Sexta-feira, 29 de maio de 2026
Por Redação O Sul | 16 de agosto de 2017
A PF (Polícia Federal) deflagrou, na manhã desta quarta-feira (16), a Operação Étimo para combater lavagem de dinheiro, evasão de divisas, crimes contra o sistema financeiro nacional e corrupção no Rio Grande do Sul e em Brasília. A ação é um desdobramento da Operação Lava-Jato.
Mais de 50 policiais federais cumprem dois mandados de busca e apreensão em Porto Alegre, um em Canoas, um em Glorinha e um em Brasília. Também foram autorizados pela Justiça Federal o sequestro de bens e o afastamento de sigilo dos investigados.
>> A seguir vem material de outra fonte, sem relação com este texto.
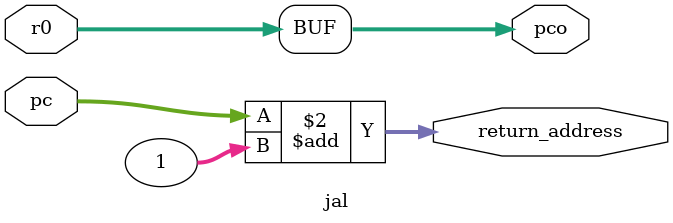
<source format=v>
module jal(r0,pc,pco,return_address);
input [31:0] r0,pc;
output reg [31:0]return_address;
output reg [31:0] pco;

always @* begin
return_address=pc+1;
pco= r0;
end

endmodule
</source>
Com dados obtidos a partir de compartilhamento das informações da 26ª Fase da Operação Lava-Jato, batizada de Xepa, foi possível aprofundar as investigações sobre esquema envolvendo a lavagem de dinheiro por meio de entidade associativa ligada a grandes empreiteiras, de acordo com a PF
A entidade recebia das empreiteiras um percentual do valor de obras públicas realizadas no Estado. Contratos de assessoria entre a entidade associativa e empresas de fachada eram utilizados para dar aparência de legalidade às operações financeiras de retirada de valores dessa entidade. A movimentação ilegal desses recursos, no Brasil e no exterior, sua origem e sua destinação são objetos de investigação pela Operação Étimo.
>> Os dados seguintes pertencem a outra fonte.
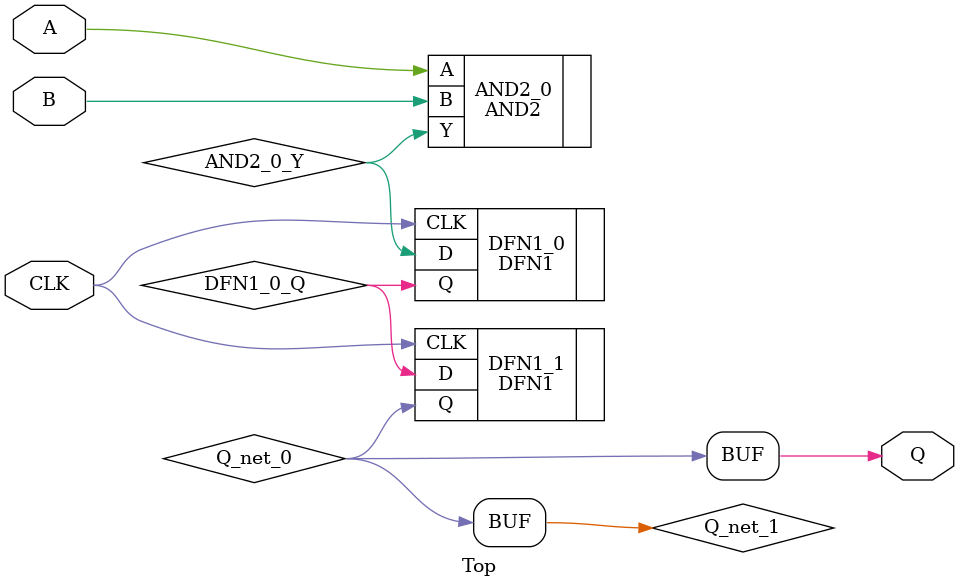
<source format=v>

`timescale 1ns / 100ps

module Top(
    // Inputs
    A,
    B,
    CLK,
    // Outputs
    Q
);

//--------------------------------------------------------------------
// Input
//--------------------------------------------------------------------
input  A;
input  B;
input  CLK;
//--------------------------------------------------------------------
// Output
//--------------------------------------------------------------------
output Q;
//--------------------------------------------------------------------
// Nets
//--------------------------------------------------------------------
wire   A;
wire   AND2_0_Y;
wire   B;
wire   CLK;
wire   DFN1_0_Q;
wire   Q_net_0;
wire   Q_net_1;
//--------------------------------------------------------------------
// Top level output port assignments
//--------------------------------------------------------------------
assign Q_net_1 = Q_net_0;
assign Q       = Q_net_1;
//--------------------------------------------------------------------
// Component instances
//--------------------------------------------------------------------
//--------AND2
AND2 AND2_0(
        // Inputs
        .A ( A ),
        .B ( B ),
        // Outputs
        .Y ( AND2_0_Y ) 
        );

//--------DFN1
DFN1 DFN1_0(
        // Inputs
        .D   ( AND2_0_Y ),
        .CLK ( CLK ),
        // Outputs
        .Q   ( DFN1_0_Q ) 
        );

//--------DFN1
DFN1 DFN1_1(
        // Inputs
        .D   ( DFN1_0_Q ),
        .CLK ( CLK ),
        // Outputs
        .Q   ( Q_net_0 ) 
        );


endmodule

</source>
O nome da Operação é uma referência à origem das informações que possibilitaram o aprofundamento das investigações. Étimo é um termo que exprime a ideia de origem, que serve de base para uma palavra, a partir da qual se formam outras.
Xepa
Em 22 de março de 2016, a Operação Xepa fez uma devassa na Odebrecht, cumprindo seis mandados de prisão, entre temporários e efetivos, contra executivos e doleiros da empreiteira. Também ordenou a condução coercitiva de Cláudio Melo Filho, então vice-presidente de Relações Políticos Institucionais da empresa, e de Andrés Sanchez, então vice-presidente do Corinthians.
Naquela data, a imprensa noticiou que a construtora havia decidido fechar um acordo de delação premiada de seus principais executivos, inclusive do ex-presidente Marcelo Odebrecht. Essas colaborações, realizadas em dezembro, deram origem aos inquéritos e pedidos de investigação tornados públicos em abril deste pelo ministro Edson Fachin, relator da Lava-Jato no STF (Supremo Tribunal Federal).
Delatores
Os delatores da Lava-Jato Alberto Youssef, Paulo Roberto Costa e Fernando Baiano voltam a ser ouvidos nesta quarta-feira pelo juiz Sérgio Moro. Os três são testemunhas do Ministério Público Federal no processo que é movido contra dois executivos ligados à empreiteira Queiroz Galvão: Ildefonso Colares Filho e Erton Medeiros.
Os dois executivos são acusados de oferecer R$ 10 milhões em propina ao então senador Sérgio Guerra (PSDB-PE), morto em 2010, e ao deputado federal Eduardo da Fonte (PP-PE) para que a CPI da Petrobras, instalada em 2009, não prosseguisse.